Unexpectedly, Sheila makes a surprise appearance during this book. She brings to light a very important situation within Pincent Pharma.

There are a few little subplots throughout this, and a lot of twists. This does make is exciting, but also makes it harder to see what the main plot is. And I have to say that it was often quite predictable (but that may just be because I read it a few years ago).

I don’t want to include any spoilers, but the events of this book seriously make me wonder how old Anna is. Like, seriously.

I am really looking forward to the next book, even if I am expecting yet more typos and unnecessary commas. This is an interesting series and I like it a lot. I think 3.5 stars for The Resistance.

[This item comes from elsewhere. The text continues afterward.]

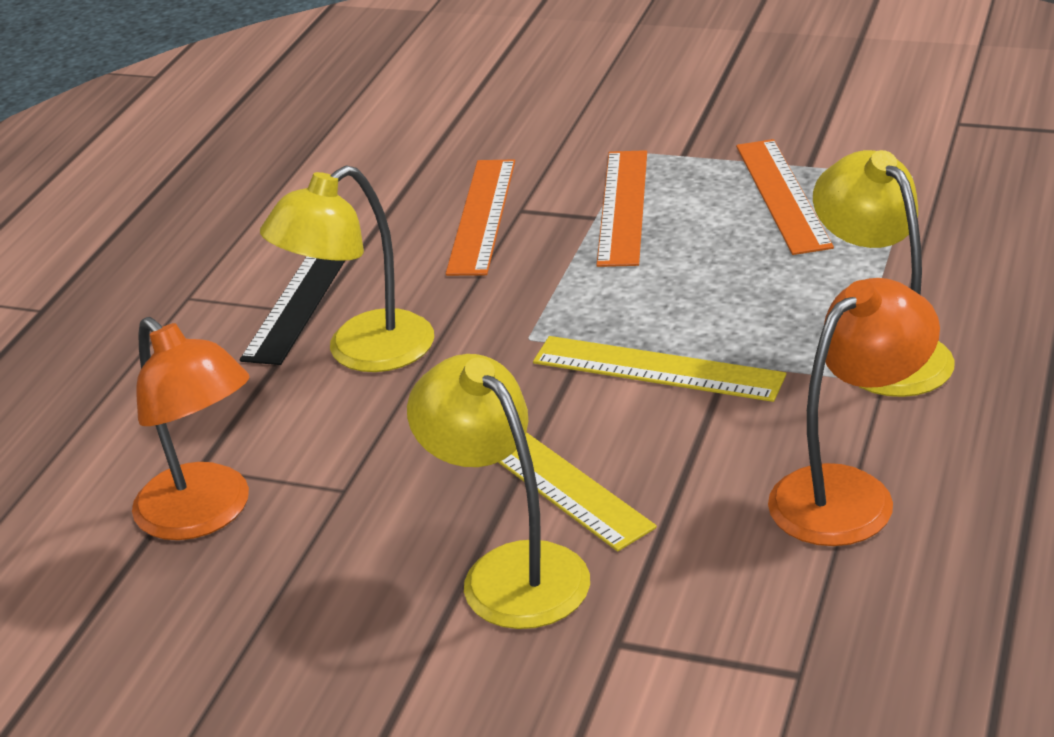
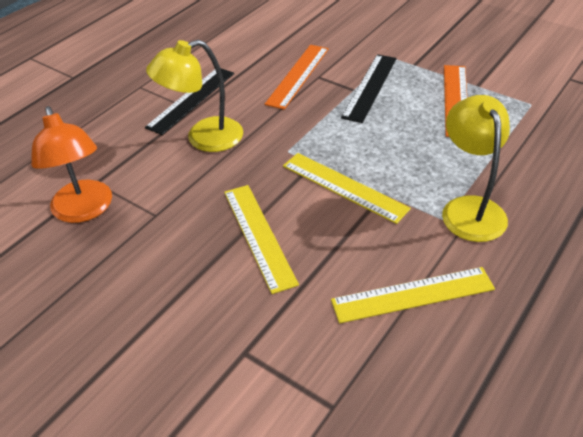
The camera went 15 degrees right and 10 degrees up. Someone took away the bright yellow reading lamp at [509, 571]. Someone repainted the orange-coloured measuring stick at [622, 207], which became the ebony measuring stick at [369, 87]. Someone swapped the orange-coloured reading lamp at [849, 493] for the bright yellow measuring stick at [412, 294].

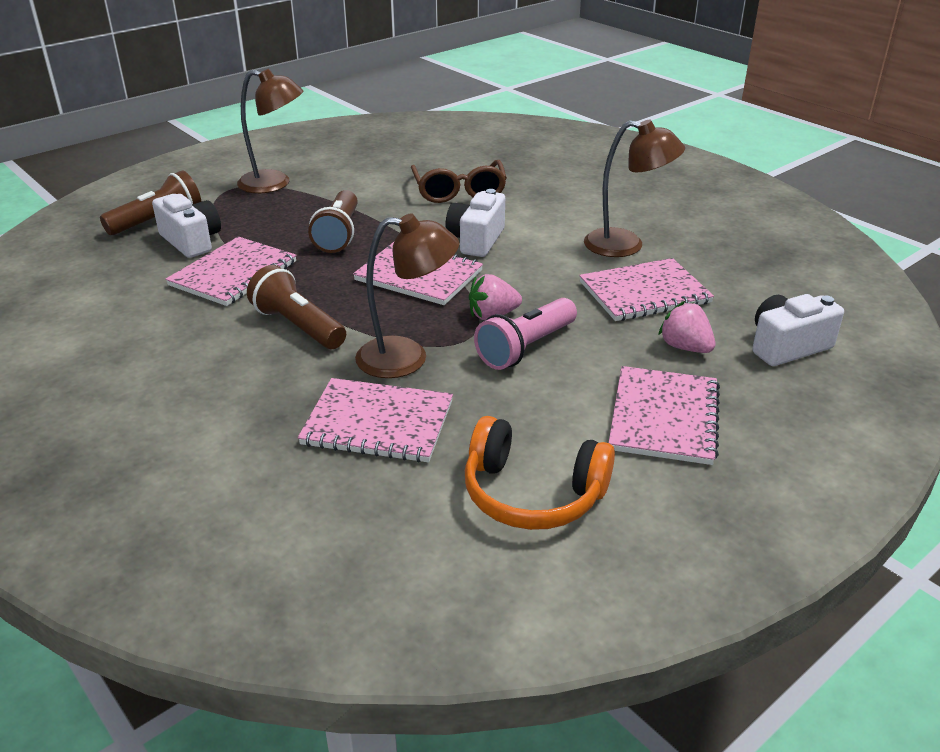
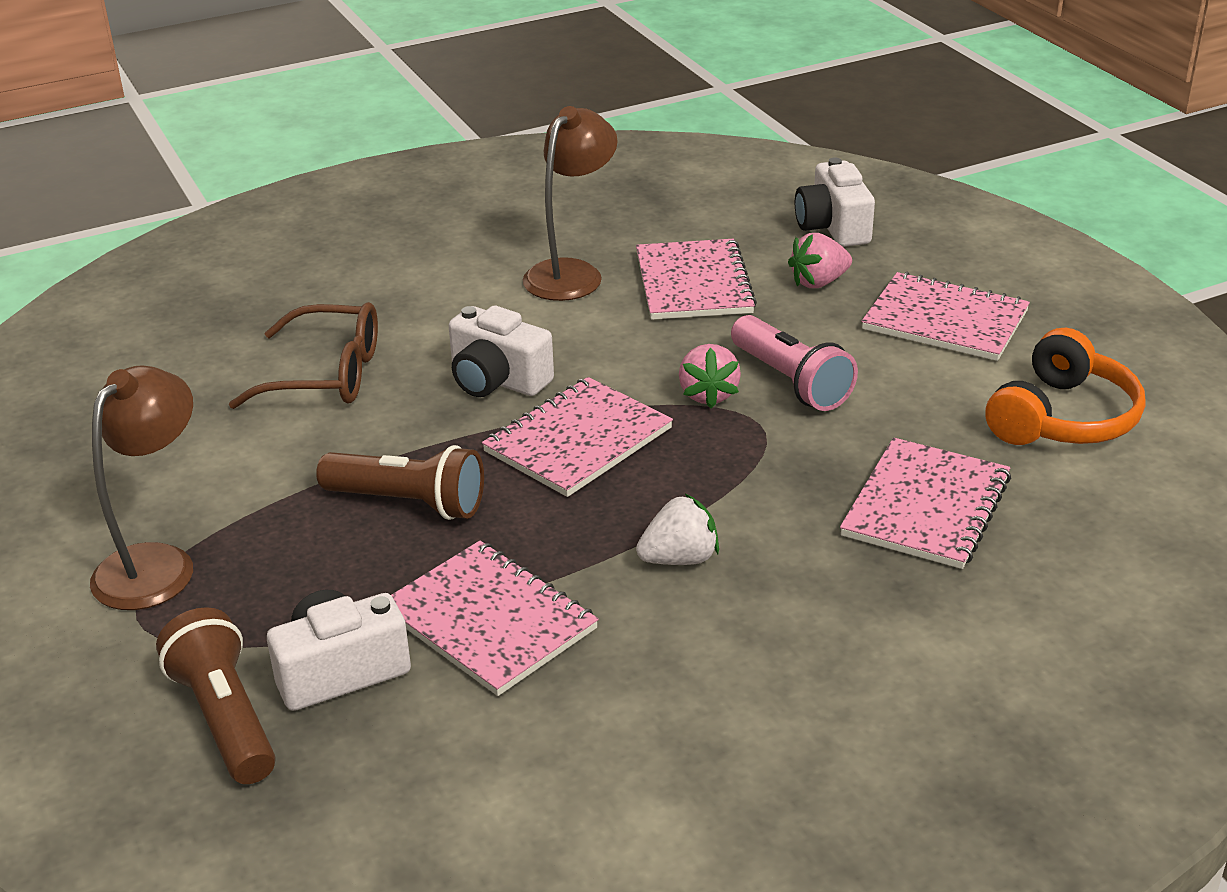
The camera went 75 degrees left and 0 degrees up. Someone swapped the brown pocket torch at [298, 326] for the pure white toy strawberry at [679, 559]. Someone took away the brown reading lamp at [407, 358].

Book Review: The Declaration


The Declaration by Gemma Malley (The Declaration #1) – Paperback, 295 pages – Published November 8th 2012 by Bloomsbury

I read the first two books in this trilogy when I was maybe twelve years old, and I was so excited about the third novel. But I never got round to reading it, so I have decided to read the whole trilogy now.

The novel is based in 2140, mainly in a “Surplus Hall” in England. After the invention of Longevity – and the ability to live forever – the population had to be controlled. This meant no more children. But of course, not everyone complied, resulting in “Surpluses” – illegal children who would be captured and trained to do the jobs the Legals refused to do.

Anna is one of these unfortunate children. She was found when she was just a toddler, and was doing well. She was a Prefect in Grange Hall, and was set to be a Valuable Asset. And she’s content with this, content with repaying her parents’ sins, until Peter arrives.

Peter is the oldest Surplus to arrive at the Hall. He had been in hiding for fifteen years, never discovered until he wanted to be. And the only reason he let them find him was to save Anna, to return her to her parents. The parents she had been taught to hate, who were responsible for creating an illegal child. At first, Anna refuses to listen to Peter’s words. But as she overhears Mrs Pincent’s plans for exterminating Peter, she realises that Grange Hall is not the place to be.

There are some fabulous underlying stories – such as Mrs Pincent’s issue with her beloved son – that make this a truly fantastic and thrilling read. It is maybe aimed at slightly younger teens – the protagonist is, after all, only fourteen – and does lack things such as strong language and such. But it is a really enjoyable novel, and I am super excited about the rest of the trilogy.

I am slightly disappointed with the romance aspect of the book. Peter and Anna seem to fall in love almost instantly, and it just feels so immature and childish to me. But I suppose I should wait and see what happens in the next books, hey?

I didn’t remember much about this, but I enjoyed it a lot the second time around. Four stars.